YOUR TASK:
The listing that follows should be copied in full and exactly, with no pictures.

------------------------

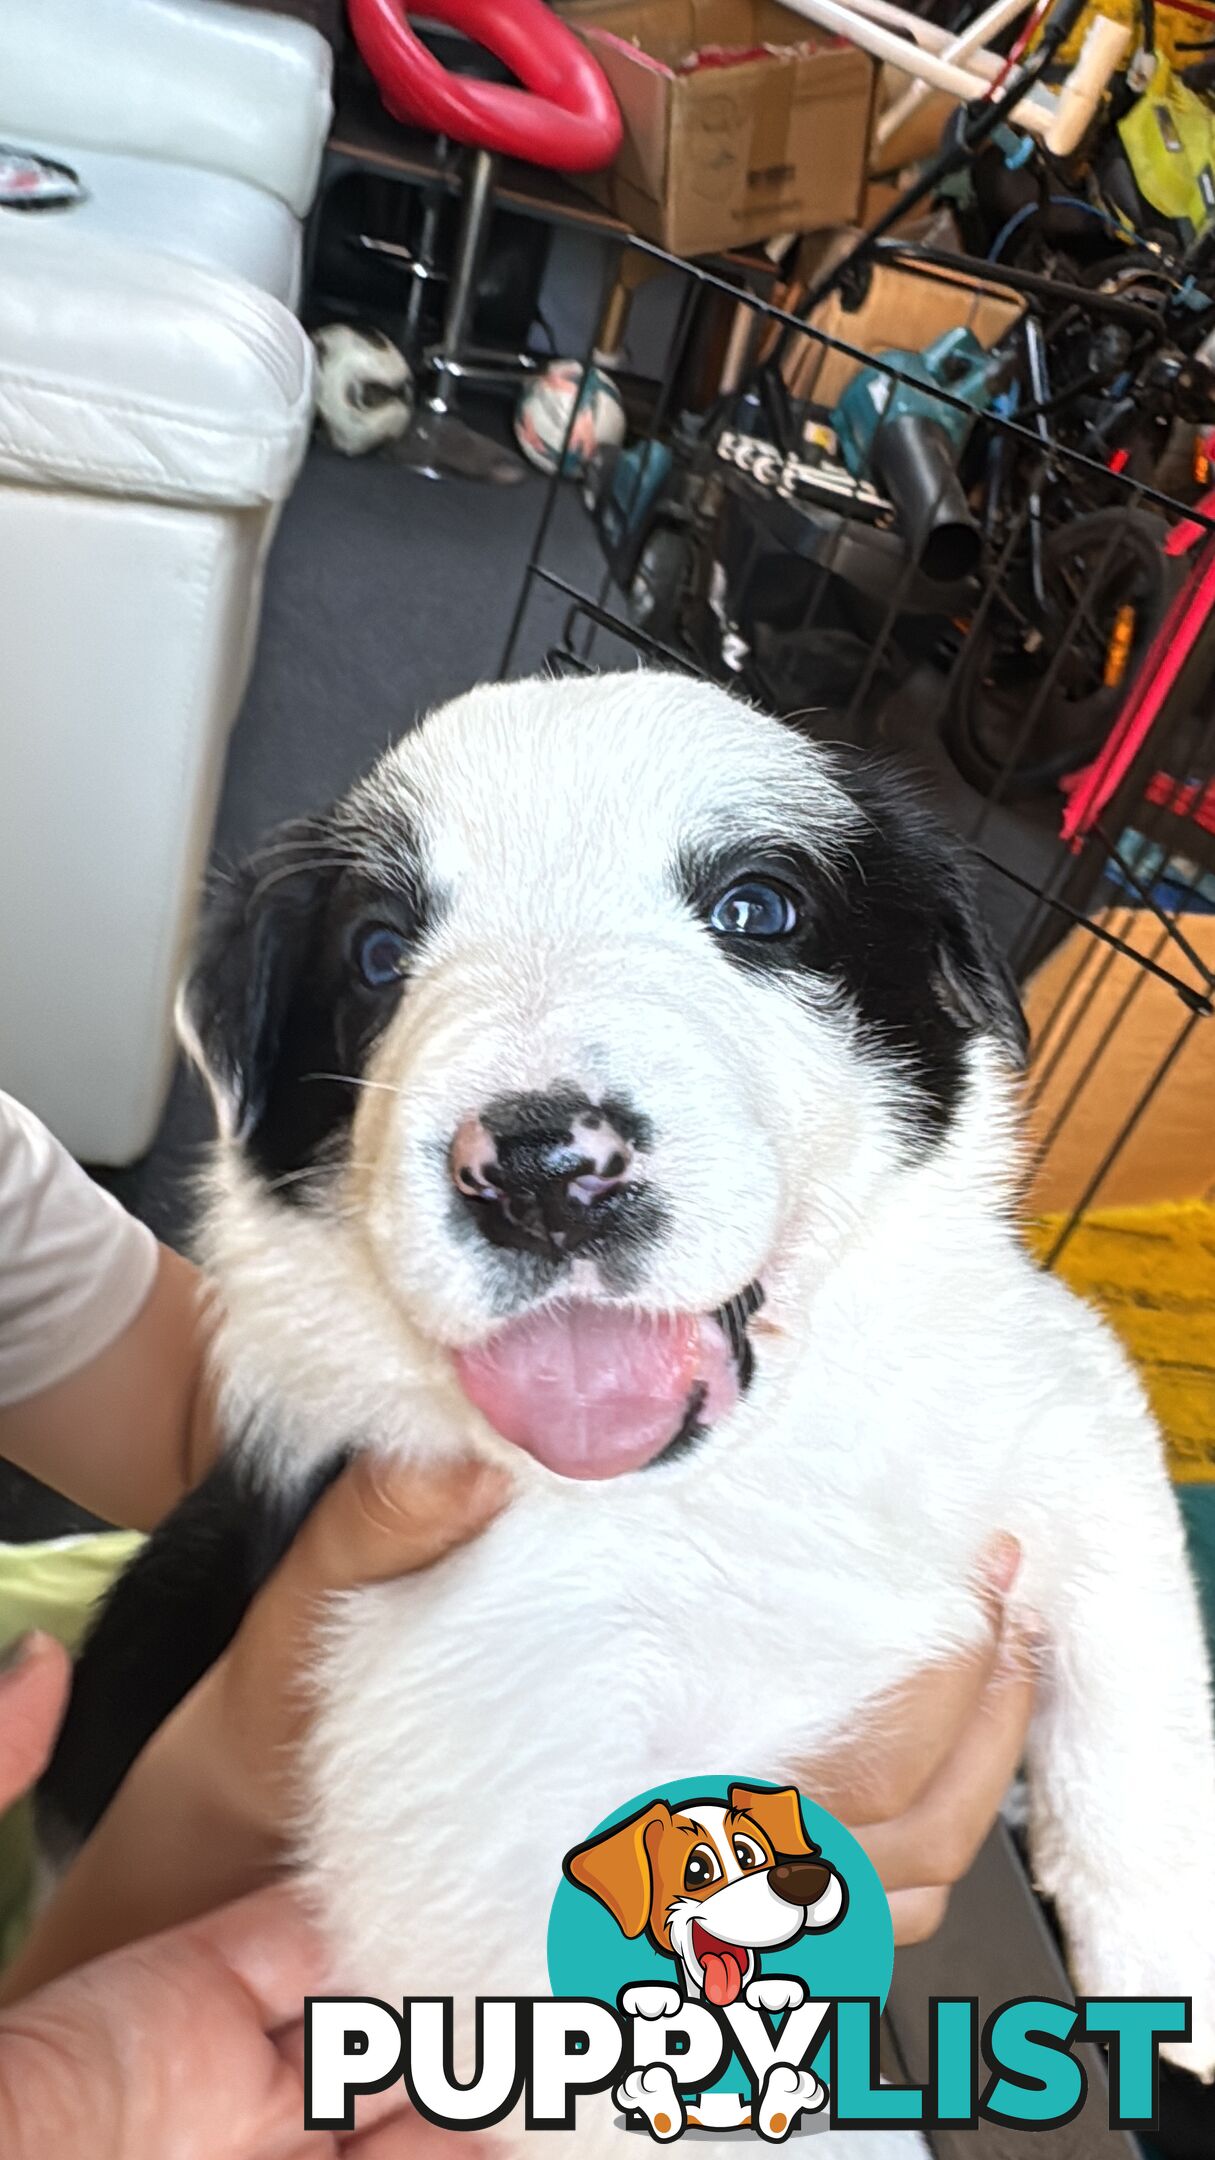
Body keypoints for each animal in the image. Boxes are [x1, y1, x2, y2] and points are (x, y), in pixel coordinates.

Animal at [42, 665, 1210, 2151]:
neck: (731, 1474)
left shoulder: (1038, 1375)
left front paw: (1170, 1946)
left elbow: (1136, 1640)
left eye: (758, 910)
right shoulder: (466, 1781)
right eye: (377, 954)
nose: (541, 1169)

------------------------

RESPONSE TO THIS EXERCISE:
Body keypoints for each animal in the image. Boxes are [x1, y1, x2, y2] and points are (x, y), in pixel coordinates.

Animal at [42, 665, 1210, 2151]:
neck: (731, 1474)
left shoulder: (1038, 1375)
left front paw: (1170, 1946)
left elbow: (1136, 1640)
left eye: (758, 910)
right shoulder: (466, 1781)
right eye: (377, 954)
nose: (541, 1169)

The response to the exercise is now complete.